"Cyber criminals are no longer targeting grandmothers at home for small amounts, but going directly where the money is."
A series of spectacular cyber attacks against banks, resulting in the theft of tens of millions of dollars, has heightened fears for an industry becoming an increasingly attractive target for hackers.
Banks in Bangladesh, the Philippines, Vietnam and Ecuador have been victimized over the past year in the attacks on the global interbank service known as SWIFT, and some analysts expect more attacks to become public.
After news of the $81 million heist from Bangladesh's central bank became public in May, SWIFT said the incident was "not a single occurrence, but part of a wider and highly adaptive campaign targeting banks."
Since then, officials said banks have also been hit in the Philippines and Vietnam.
Meanwhile Ecuador's Banco del Austro claimed in a lawsuit that hackers made off with more than $9 million through fraudulent SWIFT transfer requests.
Cyber security specialists say these attacks are likely just the tip of the iceberg, and expect more revelations.
"Cyber criminals are no longer targeting grandmothers at home for small amounts, but going directly where the money is," said Juan Andres Guerrero-Saade, a researcher with the security firm Kaspersky.
Guerrero-Saade said it's not clear where the attacks are coming from, but that the hackers are using techniques similar to those developed for cyber espionage.
"I don't think this implies it's nation-states, it's more of an evolution," the analyst said. "It's criminal actors taking on some of those techniques."

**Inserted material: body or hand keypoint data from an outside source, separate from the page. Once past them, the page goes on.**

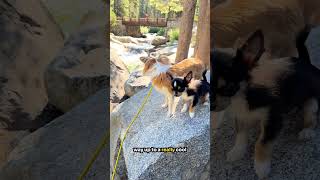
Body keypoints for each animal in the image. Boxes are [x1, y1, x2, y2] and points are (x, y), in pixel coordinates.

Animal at [211, 27, 318, 179]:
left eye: (229, 88)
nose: (211, 105)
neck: (242, 96)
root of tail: (306, 62)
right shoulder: (242, 116)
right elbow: (241, 135)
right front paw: (237, 151)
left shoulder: (272, 120)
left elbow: (261, 143)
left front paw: (261, 167)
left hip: (312, 103)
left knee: (311, 117)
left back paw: (307, 131)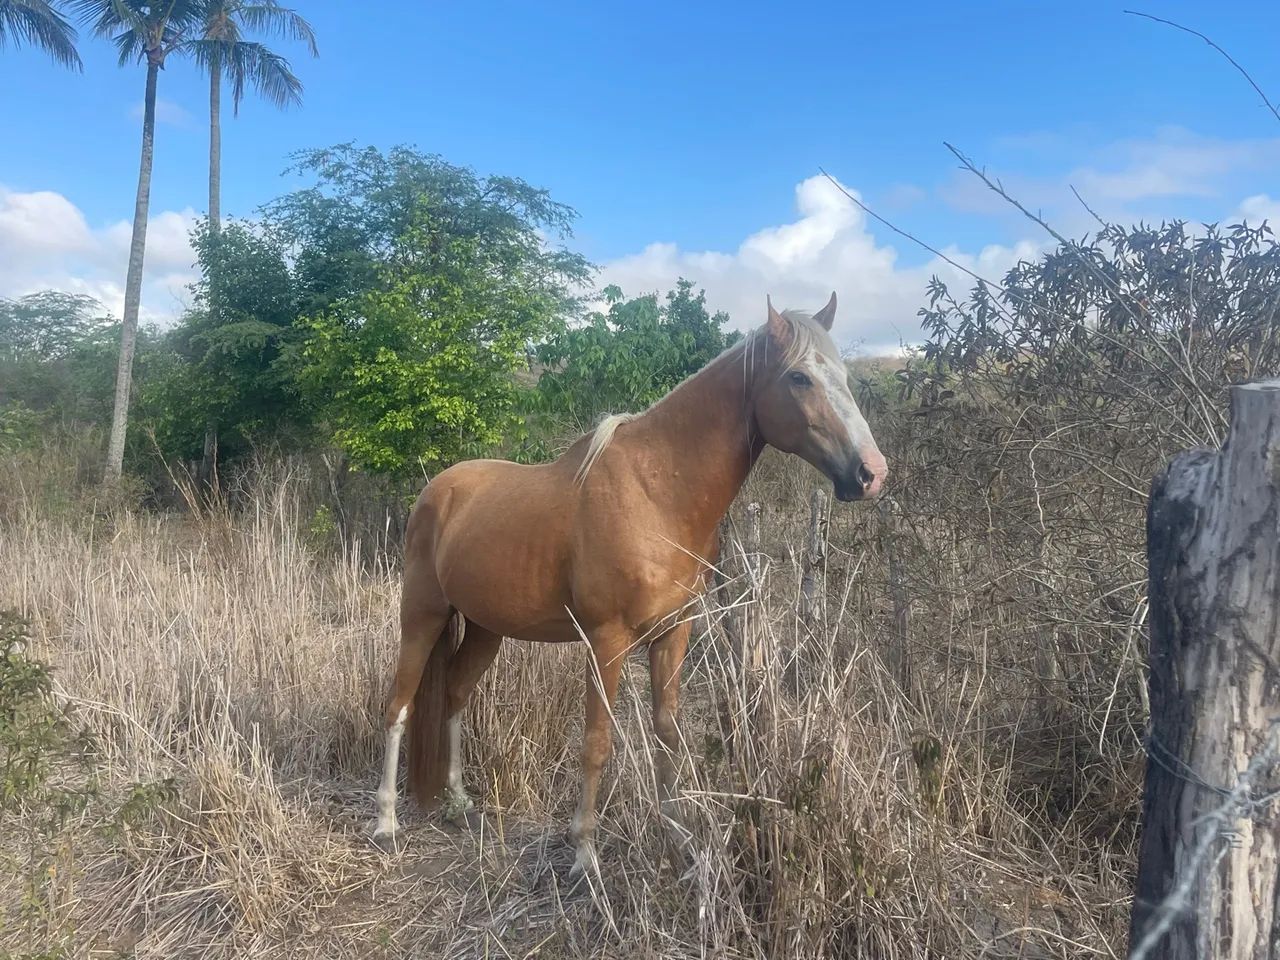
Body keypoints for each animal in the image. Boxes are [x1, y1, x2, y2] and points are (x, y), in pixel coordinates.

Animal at [371, 293, 887, 874]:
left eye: (843, 375)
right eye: (800, 378)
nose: (872, 473)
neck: (655, 493)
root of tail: (437, 490)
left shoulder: (674, 631)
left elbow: (668, 731)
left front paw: (678, 832)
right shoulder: (607, 640)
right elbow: (596, 742)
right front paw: (584, 853)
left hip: (486, 627)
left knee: (455, 695)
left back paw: (459, 802)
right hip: (422, 616)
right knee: (398, 706)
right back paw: (385, 821)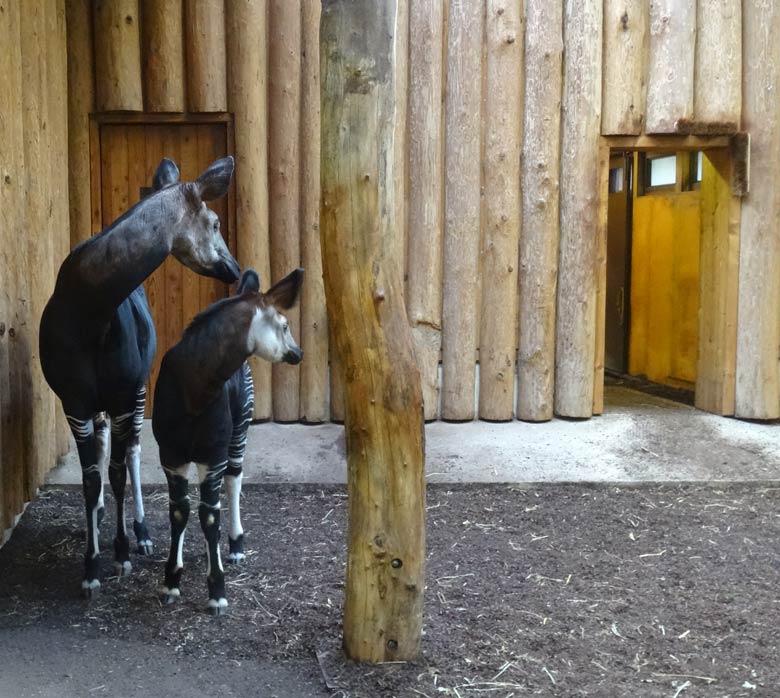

Kaspersky researchers last year uncovered a hacker group which targeted banks in Eastern Europe, estimating losses totaling up to $1 billion.
Dan Guido, cofounder of the security firm Trail of Bits and hacker-in-residence at New York University's engineering school, said the recent security breaches are not surprising.
"I didn't think it would take this long," Guido said.
"There are a large number of attacks like this possible if someone has the resources to do it."
Guido said a relatively small team of determined hackers could carry out the kind of hacks that went through SWIFT, or the Society for Worldwide Interbank Financial Telecommunication, a Brussels-based network which is used by more than 11,000 financial institutions in 200 countries.
More aggressive security
The blame, Guido said, rests squarely with SWIFT for failing to bolster its software or require more secure hardware.
"It's clearly within their control to have prevented incidents like this," Guido said.
"They could have had more aggressive security requirements, they could have had protective hardware."
On July 11, SWIFT announced it had hired cyber security firms BAE Systems and Fox-IT while creating its own security intelligence team in an effort to thwart attacks.
In the United States, concerns have been raised among officials, industry leaders and lawmakers about potential threats to banks from hackers.
Data breaches in the past affected some tens of millions of JPMorgan Chase customers, and accounts from financial giant Morgan Stanley. And a congressional report in June found "major data breaches" at the Federal Deposit Insurance Corporation.
Senator Tom Carper last month asked the Department of Homeland Security for a briefing for an investigation into vulnerabilities of the US financial system.
The American Bankers Association in July joined with other financial and security organizations to warn of possible risks.
"While recent events targeted national financial institutions with access to a global payment network, financial institutions should assess the risk of all critical systems to ensure appropriate controls are in place," said the warning, calling for a series of new controls and safeguards against cyber attacks.
Christiaan Beek of Intel's McAfee Labs said the hackers that targeted SWIFT were well organized and resourceful.
"We can see that the attackers have done their reconnaissance properly and may have used an insider to get the details they needed to prepare their attack," Beek said in a blog post.
"The attackers have a very good understanding of the SWIFT messaging system and how to manipulate the system to prevent the detection of their fraudulent attempts of transferring the money."
Researchers at the security firm Symantec concluded that malware used in the bank hacks shared code with that used in the massive 2014 cyber attack against Sony Pictures.
Guido said it is entirely plausible that US banks could face similar attacks.
"I don't see why it can't happen here," he said.
"There are a lot of smaller banks that don't have expertise and guidance to protect their interconnections."
Guerrero-Saade said a key part of staying ahead of hackers is sharing information about threats to enable security solutions, since many companies fear disclosure would hurt their business.
"Sadly most companies don't tend to be very forward looking, they think that if they don't sound the bell themselves no one will find out," he said.
"It's much better for us to get ahead of this as an international community."